Literally spending my days caring for kiddo and my nights planning for my household's resilience. Maybe I'm doing more than I have to, maybe it's not enough.
A few years ago, I told James I had a feeling. I told him to get our finances on a war footing, as much as possible. We discussed scenarios for saving and investing, and I bucked like a wild horse about putting money in the market.
I told him we should prepare for Depression-era levels of chaos. The last time I felt the winds changing so strongly was a couple of years ahead of 2008's crisis. I wish this intuition didn't make me sound mad as a March hare ahead of time, and I wish I knew how to channel it more usefully and helpfully.
It is a privilege to be able to prepare. I don't come from money, and my family has lost a lot in my lifetime. I've got a very real sense of what poverty is, and it drives me to batten down the hatches and brace for impact when I smell a storm coming. I'm using the resources at my disposal to meet the next moment, like a squirrel manically stashing acorns before winter takes hold.
I seek solace in my garden, but I'm planning for harvests now, too. My mind catalogs canned goods, files away the flow of groceries, does the math about calories and nutrients and what a toddler will eat. These are ancient instincts.
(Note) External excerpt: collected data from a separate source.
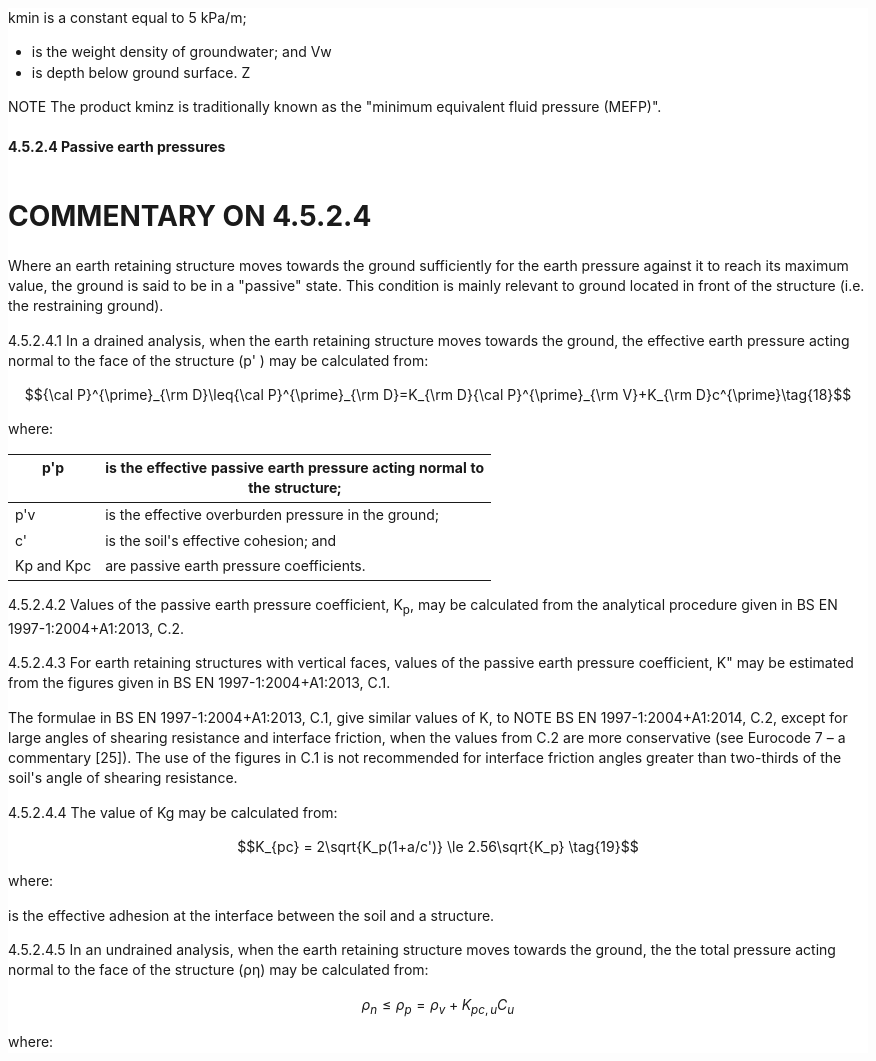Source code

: kmin is a constant equal to 5 kPa/m;

- is the weight density of groundwater; and Vw
- is depth below ground surface. Z

NOTE The product kminz is traditionally known as the "minimum equivalent fluid pressure (MEFP)".

#### 4.5.2.4 Passive earth pressures

# COMMENTARY ON 4.5.2.4

Where an earth retaining structure moves towards the ground sufficiently for the earth pressure against it to reach its maximum value, the ground is said to be in a "passive" state. This condition is mainly relevant to ground located in front of the structure (i.e. the restraining ground).

4.5.2.4.1 In a drained analysis, when the earth retaining structure moves towards the ground, the effective earth pressure acting normal to the face of the structure (p' ) may be calculated from:

$${\cal P}^{\prime}_{\rm D}\leq{\cal P}^{\prime}_{\rm D}=K_{\rm D}{\cal P}^{\prime}_{\rm V}+K_{\rm D}c^{\prime}\tag{18}$$

where:

| p'p        | is the effective passive earth pressure acting normal to<br>the structure; |
|------------|----------------------------------------------------------------------------|
| p'v        | is the effective overburden pressure in the ground;                        |
| c'         | is the soil's effective cohesion; and                                      |
| Kp and Kpc | are passive earth pressure coefficients.                                   |

4.5.2.4.2 Values of the passive earth pressure coefficient, K<sub>p</sub>, may be calculated from the analytical procedure given in BS EN 1997-1:2004+A1:2013, C.2.

4.5.2.4.3 For earth retaining structures with vertical faces, values of the passive earth pressure coefficient, K" may be estimated from the figures given in BS EN 1997-1:2004+A1:2013, C.1.

The formulae in BS EN 1997-1:2004+A1:2013, C.1, give similar values of K, to NOTE BS EN 1997-1:2004+A1:2014, C.2, except for large angles of shearing resistance and interface friction, when the values from C.2 are more conservative (see Eurocode 7 – a commentary [25]). The use of the figures in C.1 is not recommended for interface friction angles greater than two-thirds of the soil's angle of shearing resistance.

4.5.2.4.4 The value of Kg may be calculated from:

$$K_{pc} = 2\sqrt{K_p(1+a/c')} \le 2.56\sqrt{K_p} \tag{19}$$

where:

is the effective adhesion at the interface between the soil and a structure.

4.5.2.4.5 In an undrained analysis, when the earth retaining structure moves towards the ground, the the total pressure acting normal to the face of the structure (ρη) may be calculated from:

$$\rho_{n} \leq \rho_{p} = \rho_{v} + K_{pc,u}C_{u} \tag{20}$$

where:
So, in this lockdown, I teach my child to read books and biology. I show him how to grow. I explain about the nice, green leaves that volunteer in our sandy soil, let him taste a victory garden, and have him help me nourish these little sprouts as I try to illuminate the essential contract of care between humanity and the natural world. Providing, at the most basic level.
Our hubris is deadly. We are animals above our station. I bring it all low again, into the dirt, as lofty financial instruments wobble eccentrically on high in the wake of microscopic malefactors.
So long as we breathe, we still have to eat.